Town hall protests may backfire

Watching the muscular tactics being used in congressional town meetings by some opponents of health care reform, I keep thinking somebody should remind the Republican leaders who are reveling in the scenes about Bruce Alger.

Alger was the first Republican congressman elected from Texas in the modern era, winning a Dallas district in 1954. In 1960, just a few days before the presidential election, he was part of a crowd of several hundred people who surrounded Lyndon B. Johnson, the Democratic vice presidential candidate, and his wife, Lady Bird, when they arrived for a luncheon at the Adolphus Hotel in Dallas.

Many of the demonstrators carried signs labeling the Texas senator as a “Judas.” Alger’s placard read: “LBJ Sold Out to Yankee Socialists.”
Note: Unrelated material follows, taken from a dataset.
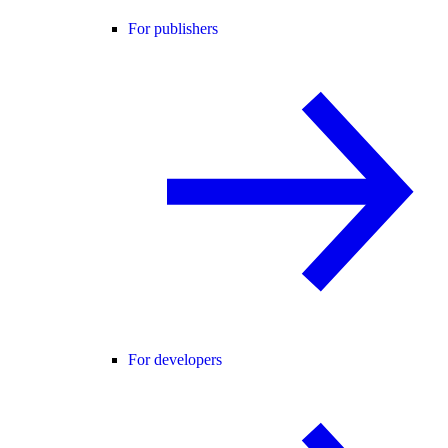
For publishers
For developers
As I later wrote, the Johnsons “were engulfed by the crowd, and for more than half an hour, were reviled and jostled as they slowly made their way across the lobby. Johnson refused offers of police assistance, telling an aide that ‘if the time has come that I can’t walk with my lady across the lobby of the Adolphus Hotel, then I want to know it.'”

The backlash was instant and powerful. As conservative columnists Rowland Evans and Robert Novak later wrote in their book about Johnson, the scene in the Adolphus “outraged thousands of Texans and Southerners. Sen. Richard Russell of Georgia, who had not campaigned for his party’s national ticket since 1944, telephoned Johnson that evening to offer his services.” The Johnson biographers concluded that while no one could prove the case, it is “a credible hypothesis” that the Adolphus incident swung Texas and perhaps other closely contested Southern states to the Democrats.

In 1964, when Johnson headed the Democratic ticket, he got even: His coattails swept Alger out of office.

I was reminded of this saga by what happened to Rep. John Dingell of Michigan, the venerable Democrat who was shouted down last week by protesters at a health care town meeting in Romulus, Mich. Dingell, 83, has represented the area for 53 years, surviving all the political tides and a Republican effort to redistrict him out of office.

Nonetheless, he was called a “fraud” by a woman who said the plan he supported in committee would empty her wallet, and was booed and denounced by hundreds of others who filled the meeting hall.

Dingell said he hadn’t faced as angry a crowd since he voted for the civil rights bill in 1964, but said, “I’m a tough old bastard” and won’t waver.

Scenes like Romulus have filled cable news as Democrats across the country have been meeting their constituents during this August congressional recess. The cameras were watching as Sens. Arlen Specter and Claire McCaskill were harangued on Tuesday.

What doesn’t make the news is what the reaction is among the larger population of voters whose views will ultimately influence the fate of health care legislation.

I haven’t seen any polls taken since the demonstrations began, but an editorial in Tuesday’s Detroit Free Press said “the disrespect Dingell was shown in a state where he has made such a profound contribution was unforgivable.”

There have been many such editorials. And at least some Republicans are beginning to notice. Sarah Palin, who earlier had called the plans Obama is supporting “downright evil,” said in a Facebook post that “we must stick to a discussion of the issues and not get sidetracked by tactics that can be accused of leading to intimidation or harassment.”

But not all the GOP leaders have gotten the message. Democratic Rep. Debbie Wasserman Schultz, who represents a heavily Jewish district in Florida, phoned me to complain that top House Republicans have not publicly repudiated Rush Limbaugh for his statements likening Obama’s health policies to those of the Nazis.

Much improvement is needed in the health care bills, but I think these angry opponents are playing with fire.